### WORK REQUEST
Copy out each line of the material in which the word "Adhesive" appears.

(ENTRIES PROVIDED Opens)

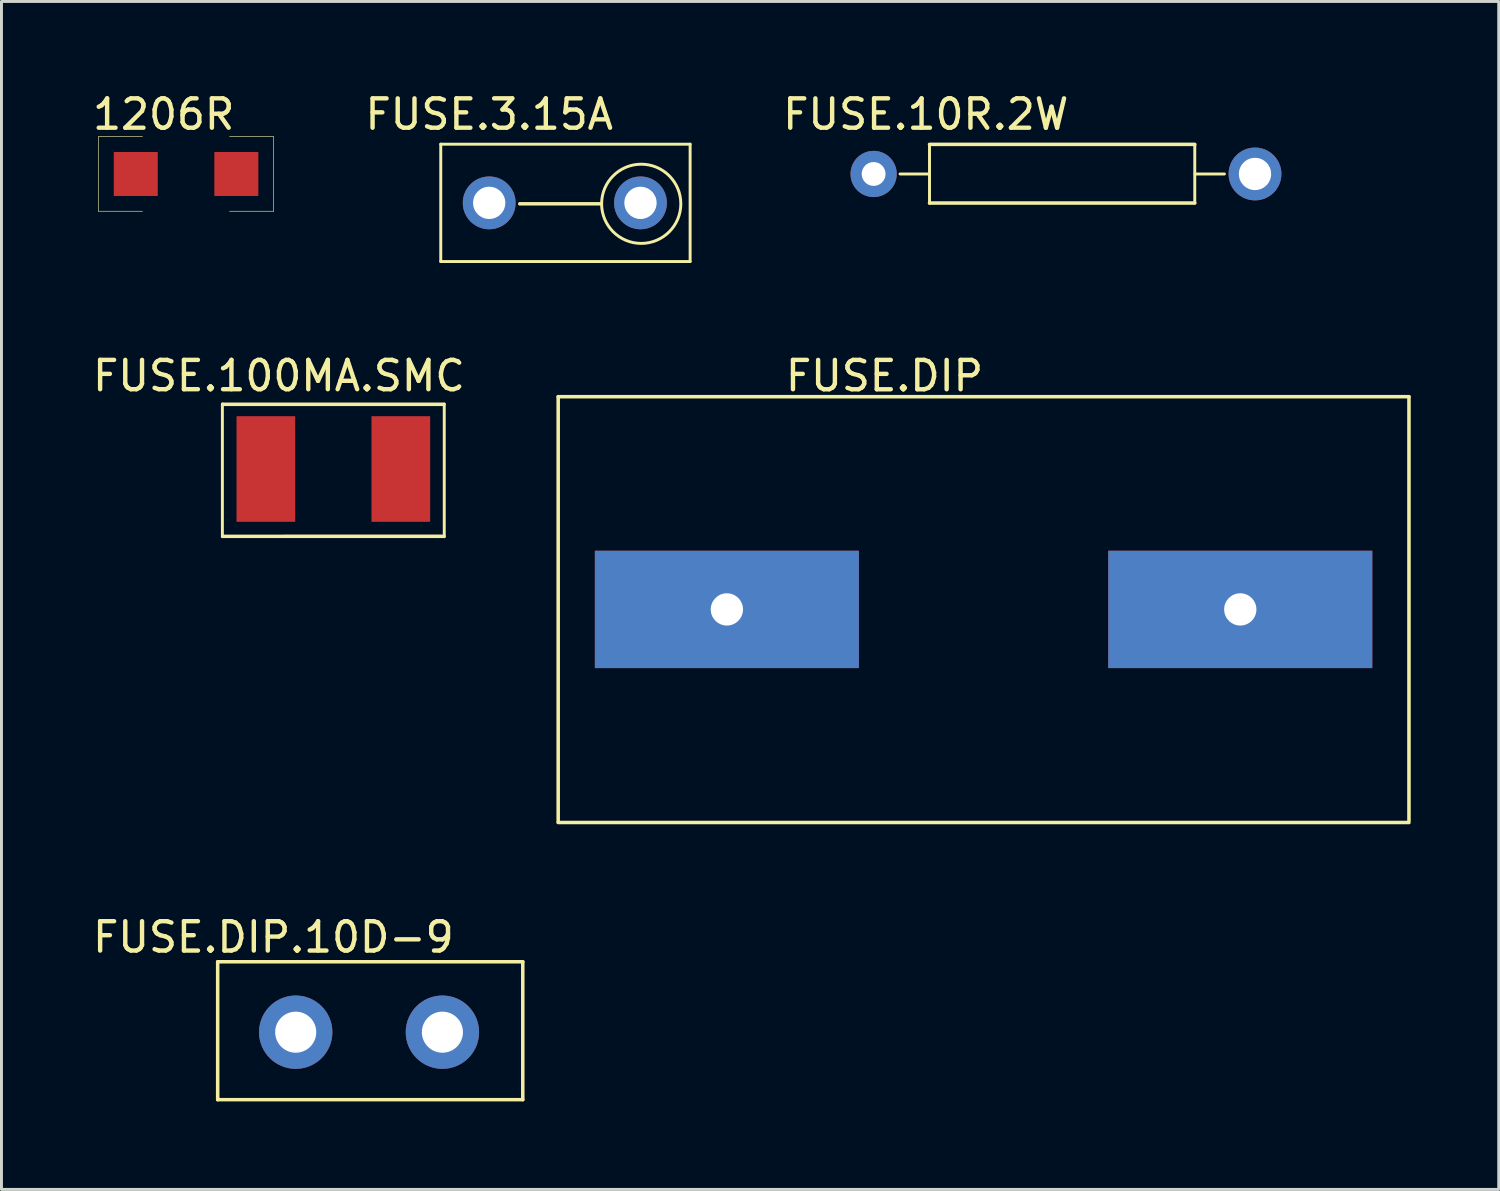
<source format=kicad_pcb>
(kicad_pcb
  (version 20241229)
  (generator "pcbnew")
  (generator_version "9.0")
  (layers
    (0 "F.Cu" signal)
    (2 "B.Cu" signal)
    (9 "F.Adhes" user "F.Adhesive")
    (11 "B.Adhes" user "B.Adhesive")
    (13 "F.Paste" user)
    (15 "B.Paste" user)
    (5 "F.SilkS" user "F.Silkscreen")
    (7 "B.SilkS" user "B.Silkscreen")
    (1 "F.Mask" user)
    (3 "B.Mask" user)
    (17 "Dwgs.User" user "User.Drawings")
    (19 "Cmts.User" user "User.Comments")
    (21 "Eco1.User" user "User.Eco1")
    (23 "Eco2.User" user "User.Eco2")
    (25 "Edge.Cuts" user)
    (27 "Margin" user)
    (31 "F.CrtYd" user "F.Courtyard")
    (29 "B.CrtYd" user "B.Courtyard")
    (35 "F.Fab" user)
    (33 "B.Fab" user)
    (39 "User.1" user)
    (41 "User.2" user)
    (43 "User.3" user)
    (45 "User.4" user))
  (footprint "FUSE.100MA.SMC"
    (layer "F.Cu")
    (at 8.236 13.001)
    (property "Reference" "FUSE.100MA.SMC" (at -1.778 -3.239 0) (layer "F.SilkS") (effects (font (size 1 1) (thickness 0.15))))
    (attr through_hole)
    (fp_line (start -3.706 -2.281) (end -3.706 2.24) (stroke (width 0.1) (type solid)) (layer "F.SilkS"))
    (fp_line (start -3.696 2.231) (end 3.848 2.23) (stroke (width 0.12) (type solid)) (layer "F.SilkS"))
    (fp_line (start -3.691 -2.27) (end 3.848 -2.27) (stroke (width 0.12) (type solid)) (layer "F.SilkS"))
    (fp_line (start 3.857 -2.278) (end 3.857 2.243) (stroke (width 0.1) (type solid)) (layer "F.SilkS"))
    (pad "1" smd rect (at -2.223 -0.064) (size 2 3.6) (layers "F.Cu" "F.Mask" "F.Paste"))
    (pad "2" smd rect (at 2.377 -0.064) (size 2 3.6) (layers "F.Cu" "F.Mask" "F.Paste")))
  (footprint "FUSE.10R.2W"
    (layer "F.Cu")
    (at 33.142 2.88)
    (property "Reference" "FUSE.10R.2W" (at -4.636 -2.032 0) (layer "F.SilkS") (effects (font (size 1 1) (thickness 0.15))))
    (attr through_hole)
    (fp_line (start -5.513 0) (end -4.513 0) (stroke (width 0.1) (type solid)) (layer "F.SilkS"))
    (fp_line (start -4.508 -1.009) (end 4.534 -1.009) (stroke (width 0.12) (type solid)) (layer "F.SilkS"))
    (fp_line (start -4.508 0.991) (end 4.534 0.991) (stroke (width 0.12) (type solid)) (layer "F.SilkS"))
    (fp_line (start -4.508 1) (end -4.508 -1) (stroke (width 0.1) (type solid)) (layer "F.SilkS"))
    (fp_line (start 4.534 0.991) (end 4.534 -1.009) (stroke (width 0.1) (type solid)) (layer "F.SilkS"))
    (fp_line (start 4.545 0) (end 5.545 0) (stroke (width 0.1) (type solid)) (layer "F.SilkS"))
    (pad "1" thru_hole circle (at -6.413 0) (size 1.575 1.575) (drill 0.813) (layers "*.Cu" "*.Mask"))
    (pad "2" thru_hole circle (at 6.587 0) (size 1.8 1.8) (drill 1.1) (layers "*.Cu" "*.Mask")))
  (footprint "FUSE.DIP.10D-9"
    (layer "F.Cu")
    (at 9.443 32.261)
    (property "Reference" "FUSE.DIP.10D-9" (at -3.175 -3.365 0) (layer "F.SilkS") (effects (font (size 1 1) (thickness 0.15))))
    (attr through_hole)
    (fp_line (start -5.073 -2.527) (end 5.327 -2.527) (stroke (width 0.12) (type solid)) (layer "F.SilkS"))
    (fp_line (start -5.073 2.173) (end -5.073 -2.527) (stroke (width 0.12) (type solid)) (layer "F.SilkS"))
    (fp_line (start -5.073 2.173) (end 5.327 2.173) (stroke (width 0.12) (type solid)) (layer "F.SilkS"))
    (fp_line (start 5.327 2.173) (end 5.327 -2.527) (stroke (width 0.12) (type solid)) (layer "F.SilkS"))
    (pad "1" thru_hole circle (at -2.413 -0.127) (size 2.5 2.5) (drill 1.4) (layers "*.Cu" "*.Mask"))
    (pad "2" thru_hole circle (at 2.587 -0.127) (size 2.5 2.5) (drill 1.4) (layers "*.Cu" "*.Mask")))
  (footprint "1206R"
    (layer "F.Cu")
    (at 3.292 2.88)
    (property "Reference" "1206R" (at -0.762 -2.032 0) (layer "F.SilkS") (effects (font (size 1 1) (thickness 0.15))))
    (attr through_hole)
    (fp_line (start -2.985 -1.27) (end -1.484 -1.27) (stroke (width 0.02) (type solid)) (layer "F.SilkS"))
    (fp_line (start -2.985 1.27) (end -2.985 -1.27) (stroke (width 0.02) (type solid)) (layer "F.SilkS"))
    (fp_line (start -2.985 1.27) (end -1.484 1.27) (stroke (width 0.02) (type solid)) (layer "F.SilkS"))
    (fp_line (start 1.484 -1.27) (end 2.985 -1.27) (stroke (width 0.02) (type solid)) (layer "F.SilkS"))
    (fp_line (start 1.484 1.27) (end 2.985 1.27) (stroke (width 0.02) (type solid)) (layer "F.SilkS"))
    (fp_line (start 2.985 1.27) (end 2.985 -1.27) (stroke (width 0.02) (type solid)) (layer "F.SilkS"))
    (pad "1" smd rect (at 1.714 0) (size 1.5 1.5) (layers "F.Cu" "F.Mask" "F.Paste"))
    (pad "2" smd rect (at -1.714 0) (size 1.5 1.5) (layers "F.Cu" "F.Mask" "F.Paste")))
  (footprint "FUSE.3.15A"
    (layer "F.Cu")
    (at 16.229 3.833)
    (property "Reference" "FUSE.3.15A" (at -2.603 -2.985 0) (layer "F.SilkS") (effects (font (size 1 1) (thickness 0.15))))
    (attr through_hole)
    (fp_line (start -4.255 -1.968) (end -4.255 2.031) (stroke (width 0.1) (type solid)) (layer "F.SilkS"))
    (fp_line (start -4.255 -1.968) (end 4.245 -1.968) (stroke (width 0.1) (type solid)) (layer "F.SilkS"))
    (fp_line (start -4.255 2.031) (end 4.245 2.031) (stroke (width 0.1) (type solid)) (layer "F.SilkS"))
    (fp_line (start 1.206 0.064) (end -1.562 0.064) (stroke (width 0.12) (type solid)) (layer "F.SilkS"))
    (fp_line (start 4.245 -1.968) (end 4.245 2.031) (stroke (width 0.1) (type solid)) (layer "F.SilkS"))
    (fp_circle (center 2.578 0.064) (end 3.928 0.064) (stroke (width 0.1) (type solid)) (fill no) (layer "F.SilkS"))
    (pad "1" thru_hole circle (at -2.604 0.032) (size 1.8 1.8) (drill 1.1) (layers "*.Cu" "*.Mask"))
    (pad "2" thru_hole circle (at 2.553 0.032) (size 1.8 1.8) (drill 1.1) (layers "*.Cu" "*.Mask")))
  (footprint "FUSE.DIP"
    (layer "F.Cu")
    (at 21.727 17.723)
    (property "Reference" "FUSE.DIP" (at 5.372 -7.96 0) (layer "F.SilkS") (effects (font (size 1 1) (thickness 0.15))))
    (attr through_hole)
    (fp_line (start -5.75 -7.25) (end -5.75 7.25) (stroke (width 0.12) (type solid)) (layer "F.SilkS"))
    (fp_line (start -5.75 -7.25) (end 23.25 -7.25) (stroke (width 0.12) (type solid)) (layer "F.SilkS"))
    (fp_line (start -5.75 7.264) (end 23.25 7.264) (stroke (width 0.12) (type solid)) (layer "F.SilkS"))
    (fp_line (start 23.25 -7.25) (end 23.25 7.2) (stroke (width 0.12) (type solid)) (layer "F.SilkS"))
    (pad "1" thru_hole rect (at 0 0) (size 9 4) (drill 1.1) (layers "*.Cu" "*.Mask"))
    (pad "2" thru_hole rect (at 17.5 0) (size 9 4) (drill 1.1) (layers "*.Cu" "*.Mask")))
  (gr_rect
    (start -3 -3)
    (end 48.037 37.494)
    (stroke (width 0.1) (type default))
    (fill no)
    (layer "Edge.Cuts")))
</source>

(ENTRIES PROVIDED Closes)

### SOLVED EXERCISE
    (9 "F.Adhes" user "F.Adhesive")
    (11 "B.Adhes" user "B.Adhesive")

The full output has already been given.